Among the entries below, extract exactly the lines that run from the one with "right eye: (335, 103)" through the one with "right back paw: (36, 403)", both ends included.

-------- Source data --------

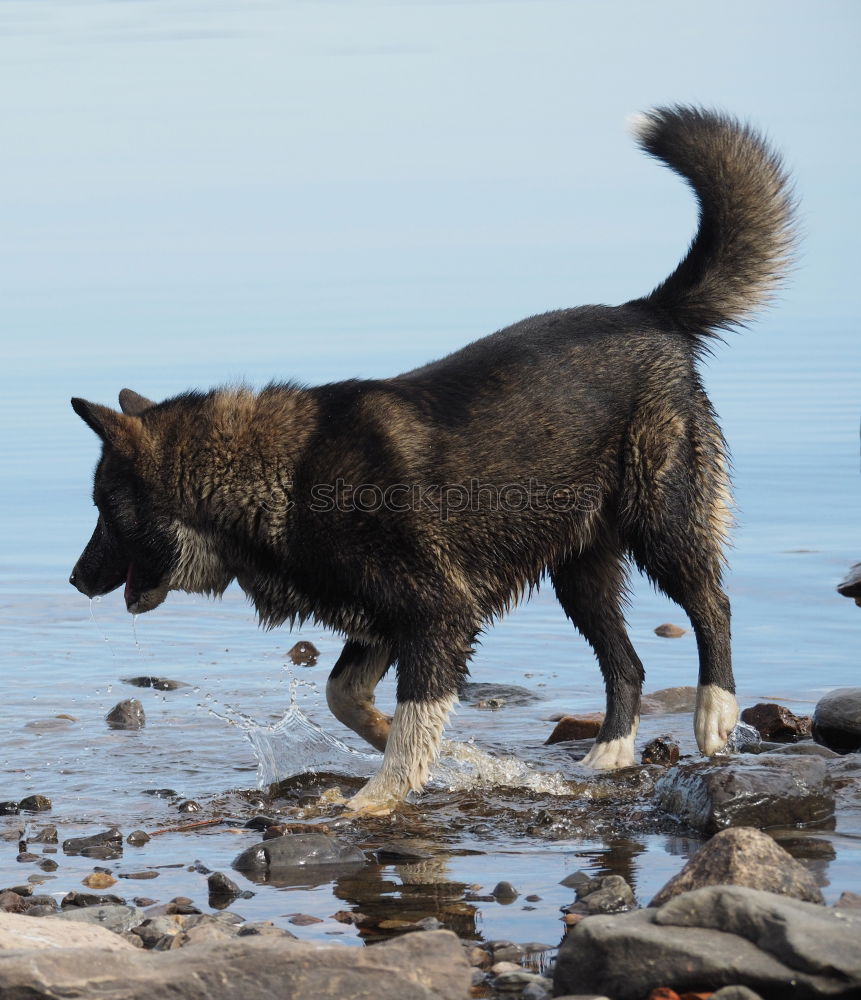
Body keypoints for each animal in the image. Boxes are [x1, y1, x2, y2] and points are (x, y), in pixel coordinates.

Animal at [70, 109, 796, 812]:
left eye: (105, 508)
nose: (76, 580)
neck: (281, 477)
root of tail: (645, 312)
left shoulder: (436, 613)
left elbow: (410, 719)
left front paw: (375, 799)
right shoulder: (383, 621)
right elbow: (347, 698)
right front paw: (441, 754)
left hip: (660, 523)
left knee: (711, 606)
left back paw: (714, 714)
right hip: (579, 569)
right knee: (628, 665)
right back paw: (609, 755)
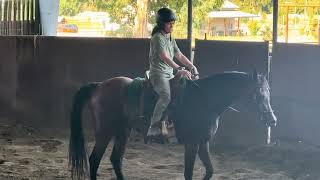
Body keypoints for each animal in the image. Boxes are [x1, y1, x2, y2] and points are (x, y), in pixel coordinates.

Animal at [68, 71, 278, 180]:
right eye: (259, 94)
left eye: (269, 92)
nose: (273, 120)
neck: (205, 99)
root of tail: (99, 86)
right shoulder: (192, 143)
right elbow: (188, 173)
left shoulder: (203, 142)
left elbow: (209, 170)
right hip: (105, 132)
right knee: (95, 159)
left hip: (123, 131)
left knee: (115, 159)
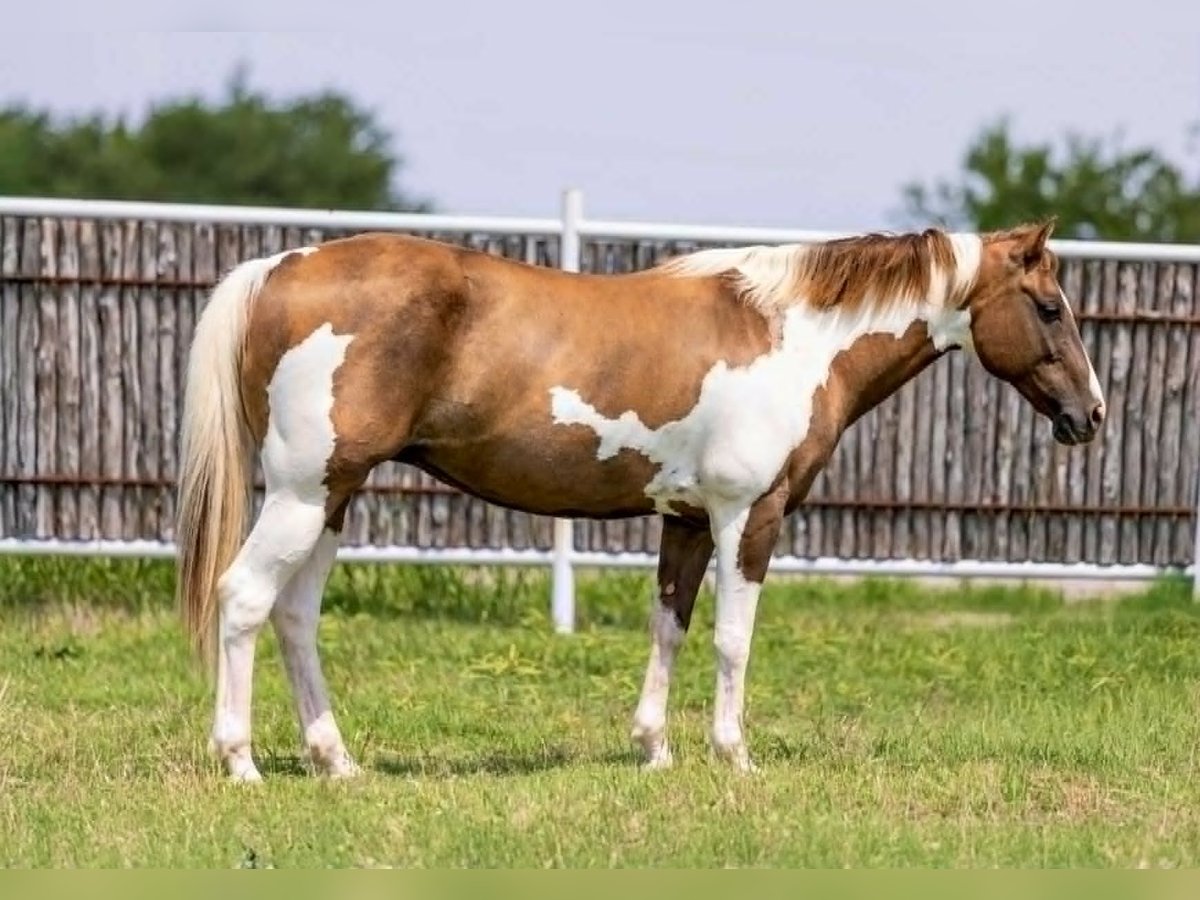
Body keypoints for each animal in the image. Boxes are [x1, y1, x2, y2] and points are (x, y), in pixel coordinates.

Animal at [176, 219, 1105, 780]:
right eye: (1048, 307)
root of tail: (279, 269)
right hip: (302, 494)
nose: (1090, 415)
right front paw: (734, 755)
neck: (796, 336)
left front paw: (655, 750)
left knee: (295, 616)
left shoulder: (685, 521)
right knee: (244, 599)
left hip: (331, 498)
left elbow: (670, 629)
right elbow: (732, 640)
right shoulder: (748, 516)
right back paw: (240, 760)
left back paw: (336, 761)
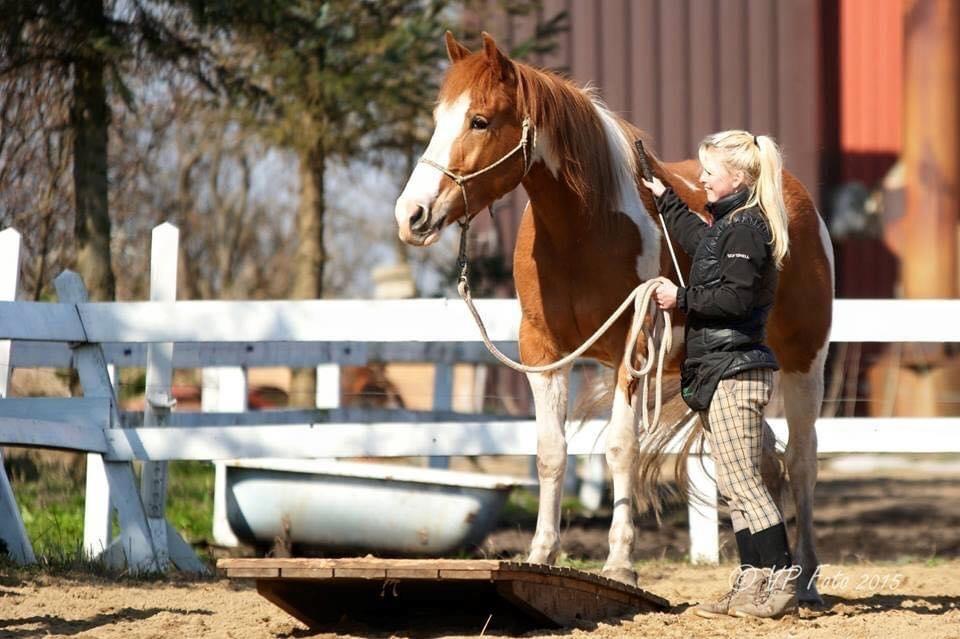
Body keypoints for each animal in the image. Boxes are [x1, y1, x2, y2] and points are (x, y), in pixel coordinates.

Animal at [392, 31, 832, 604]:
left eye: (480, 121)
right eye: (438, 117)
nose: (411, 215)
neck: (583, 228)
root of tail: (797, 202)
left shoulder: (632, 345)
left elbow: (621, 450)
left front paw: (621, 564)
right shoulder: (544, 353)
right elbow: (551, 452)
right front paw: (541, 554)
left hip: (805, 361)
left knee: (801, 459)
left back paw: (806, 580)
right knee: (758, 460)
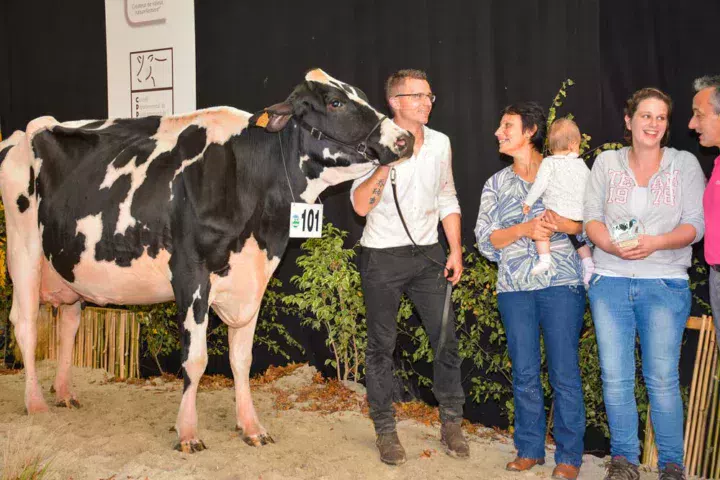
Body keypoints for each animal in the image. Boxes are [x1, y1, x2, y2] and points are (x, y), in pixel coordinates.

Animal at [0, 68, 414, 454]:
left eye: (360, 96)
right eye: (335, 103)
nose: (404, 138)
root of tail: (24, 131)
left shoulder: (253, 279)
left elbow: (242, 358)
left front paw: (251, 427)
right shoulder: (190, 274)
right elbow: (195, 359)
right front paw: (187, 433)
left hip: (69, 267)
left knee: (69, 323)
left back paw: (65, 393)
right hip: (24, 248)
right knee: (26, 323)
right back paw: (36, 403)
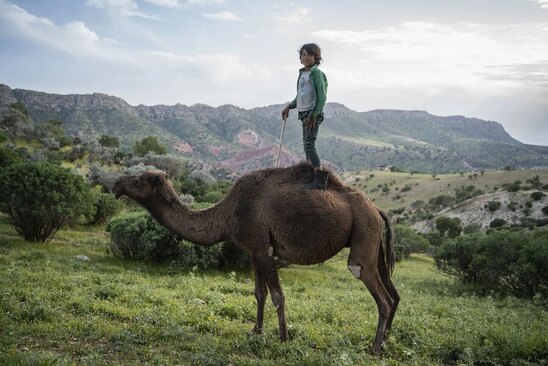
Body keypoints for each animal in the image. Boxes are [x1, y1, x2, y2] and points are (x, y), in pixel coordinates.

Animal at [113, 163, 400, 354]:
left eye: (138, 181)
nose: (116, 184)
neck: (227, 214)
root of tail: (377, 209)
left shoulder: (263, 250)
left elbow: (277, 296)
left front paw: (284, 338)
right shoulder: (253, 250)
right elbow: (259, 293)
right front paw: (256, 330)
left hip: (363, 237)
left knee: (378, 293)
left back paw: (375, 348)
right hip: (373, 242)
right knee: (394, 294)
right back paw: (386, 338)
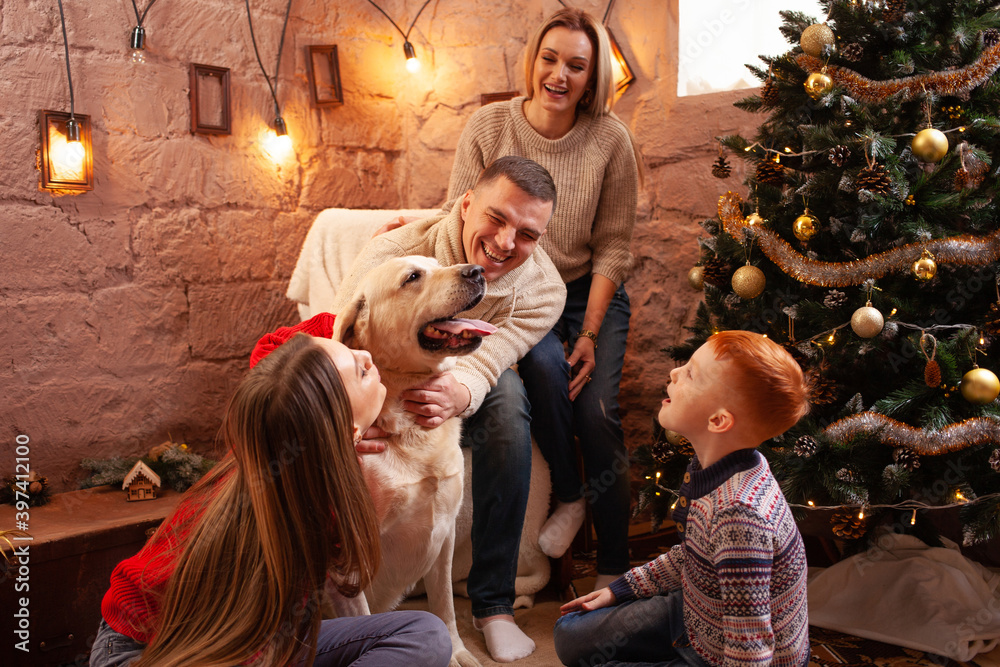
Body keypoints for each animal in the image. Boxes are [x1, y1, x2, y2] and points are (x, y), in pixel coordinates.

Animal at [332, 256, 496, 667]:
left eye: (437, 264)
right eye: (412, 278)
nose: (477, 271)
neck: (409, 430)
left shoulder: (445, 534)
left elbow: (445, 606)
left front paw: (456, 652)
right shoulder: (349, 561)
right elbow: (362, 618)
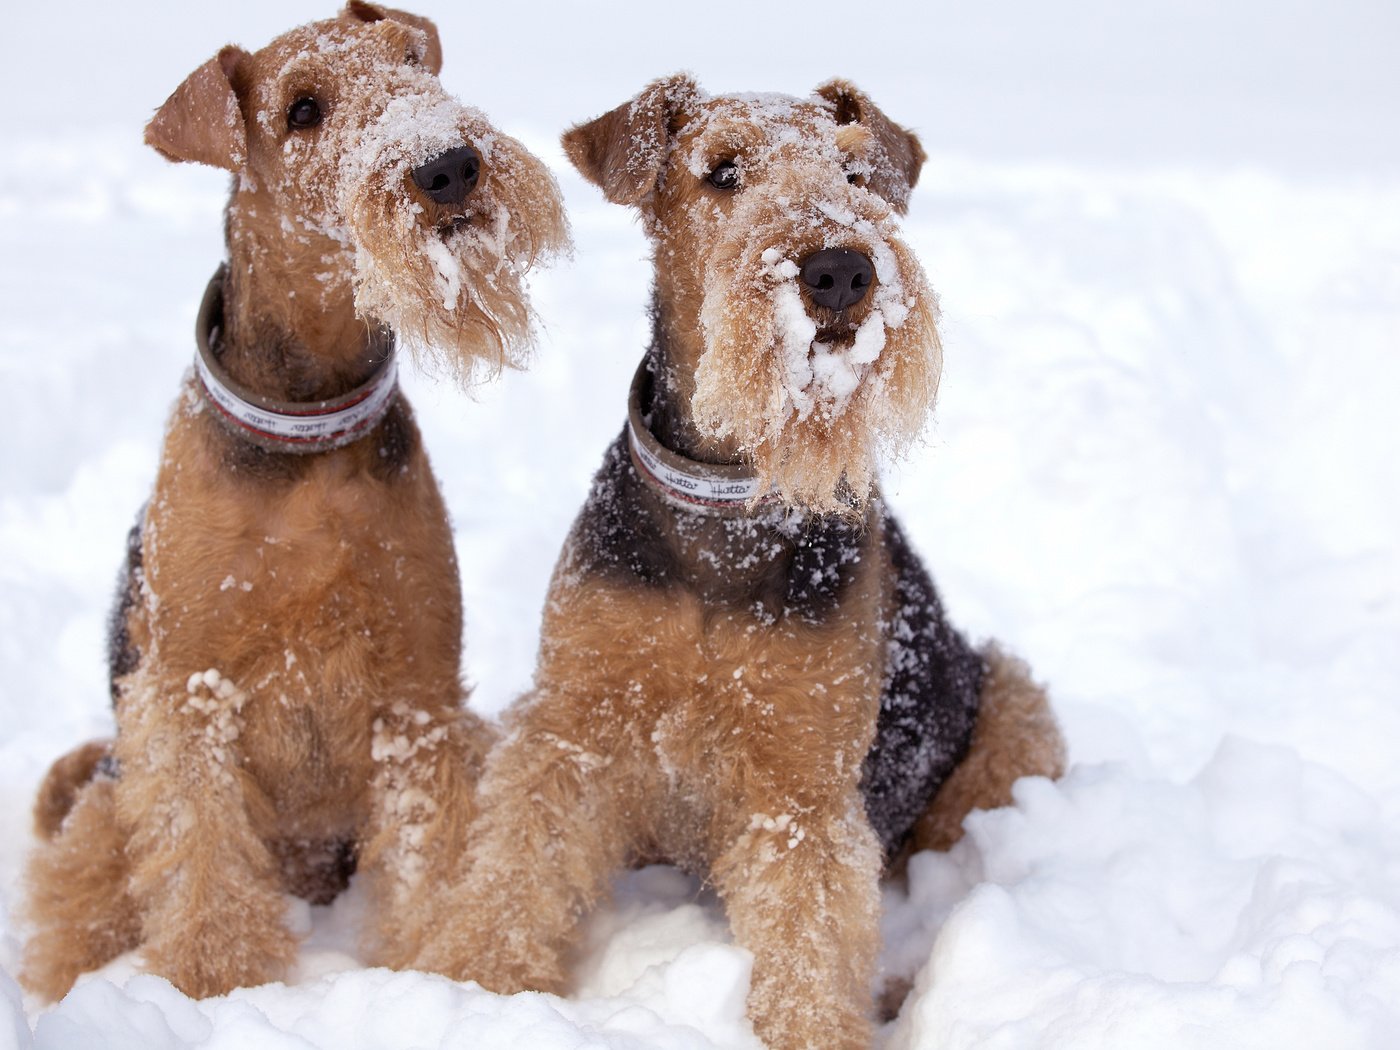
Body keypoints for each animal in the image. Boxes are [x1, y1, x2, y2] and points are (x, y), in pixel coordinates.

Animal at [21, 0, 568, 1002]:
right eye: (303, 110)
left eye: (410, 59)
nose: (448, 164)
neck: (308, 421)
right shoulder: (190, 692)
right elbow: (200, 858)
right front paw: (211, 982)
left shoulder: (417, 692)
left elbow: (429, 854)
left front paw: (427, 968)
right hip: (114, 792)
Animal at [408, 78, 1064, 1050]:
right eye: (722, 170)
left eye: (856, 172)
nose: (840, 270)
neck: (725, 505)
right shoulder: (576, 723)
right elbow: (523, 862)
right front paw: (472, 987)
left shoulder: (802, 779)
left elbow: (808, 932)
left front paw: (816, 1031)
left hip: (1013, 711)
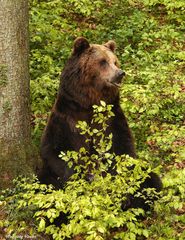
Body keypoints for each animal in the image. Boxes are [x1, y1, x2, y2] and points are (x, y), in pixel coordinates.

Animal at [39, 37, 162, 210]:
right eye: (103, 61)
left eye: (115, 61)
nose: (120, 73)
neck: (90, 102)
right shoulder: (66, 117)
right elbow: (54, 150)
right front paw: (82, 180)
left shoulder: (112, 117)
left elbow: (123, 149)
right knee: (47, 187)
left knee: (149, 177)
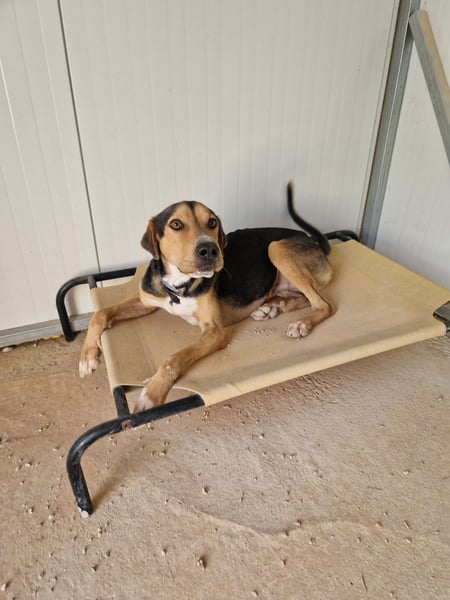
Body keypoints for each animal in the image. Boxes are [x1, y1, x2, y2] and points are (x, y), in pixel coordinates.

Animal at [79, 182, 334, 412]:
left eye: (212, 222)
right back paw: (271, 308)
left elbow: (172, 358)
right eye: (176, 224)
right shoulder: (146, 301)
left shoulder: (214, 331)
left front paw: (152, 391)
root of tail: (314, 242)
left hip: (277, 248)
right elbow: (101, 313)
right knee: (303, 297)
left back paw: (302, 323)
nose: (210, 250)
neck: (178, 286)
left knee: (323, 304)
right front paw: (88, 357)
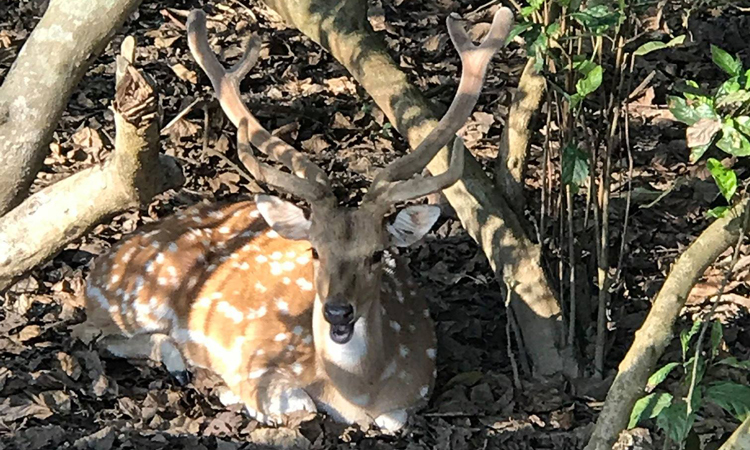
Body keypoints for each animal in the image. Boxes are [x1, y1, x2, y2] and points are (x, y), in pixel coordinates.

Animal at [73, 6, 516, 428]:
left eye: (377, 254)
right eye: (315, 250)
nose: (337, 312)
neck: (358, 392)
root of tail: (97, 266)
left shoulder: (419, 386)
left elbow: (393, 419)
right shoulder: (256, 364)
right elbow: (297, 403)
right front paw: (232, 394)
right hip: (135, 296)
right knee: (91, 333)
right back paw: (185, 365)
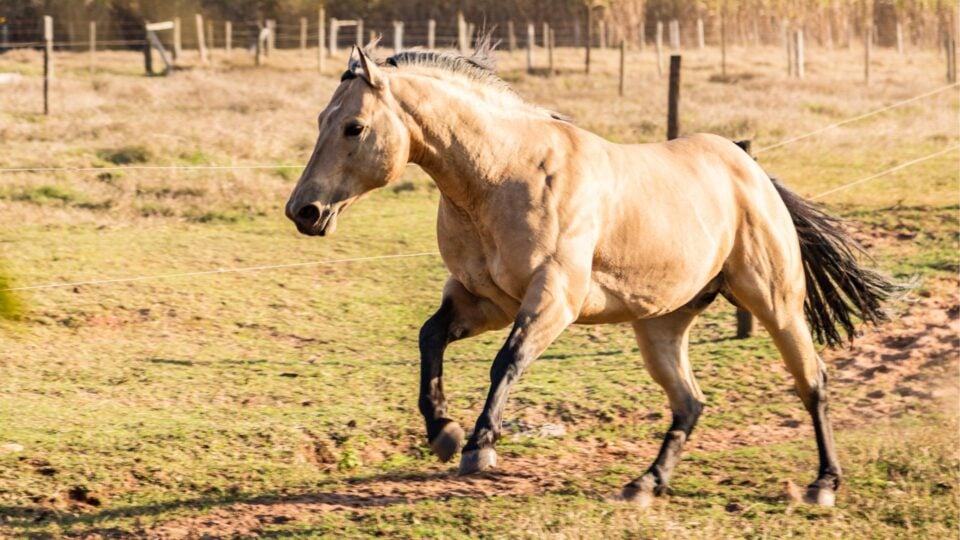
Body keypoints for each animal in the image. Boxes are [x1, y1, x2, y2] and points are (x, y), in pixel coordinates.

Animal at [284, 41, 896, 507]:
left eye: (354, 127)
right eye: (320, 121)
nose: (303, 211)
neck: (500, 175)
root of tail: (750, 170)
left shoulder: (554, 298)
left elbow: (507, 360)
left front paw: (479, 446)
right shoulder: (484, 300)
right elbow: (429, 338)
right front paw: (444, 433)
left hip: (774, 302)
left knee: (812, 382)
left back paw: (822, 485)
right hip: (661, 325)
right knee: (690, 402)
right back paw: (645, 484)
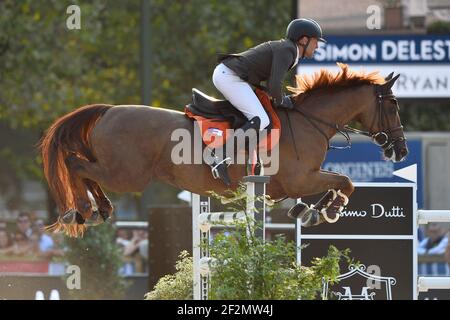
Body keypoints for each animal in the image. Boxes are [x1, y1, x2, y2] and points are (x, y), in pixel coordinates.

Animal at [41, 63, 408, 236]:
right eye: (392, 105)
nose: (401, 151)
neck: (308, 120)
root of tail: (108, 110)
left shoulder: (298, 181)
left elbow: (338, 182)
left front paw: (310, 211)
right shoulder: (301, 178)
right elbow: (345, 182)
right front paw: (327, 210)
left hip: (119, 170)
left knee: (82, 167)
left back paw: (98, 209)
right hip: (126, 174)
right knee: (76, 164)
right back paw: (81, 210)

--------

• Completed task
right eye: (335, 103)
nose: (404, 138)
root of tail: (24, 131)
left shoulder: (253, 279)
left elbow: (242, 358)
left front paw: (251, 427)
right shoulder: (190, 274)
right elbow: (195, 359)
right front paw: (187, 433)
left hip: (69, 267)
left knee: (69, 323)
left back paw: (65, 393)
right hip: (24, 248)
right knee: (26, 323)
right back paw: (36, 403)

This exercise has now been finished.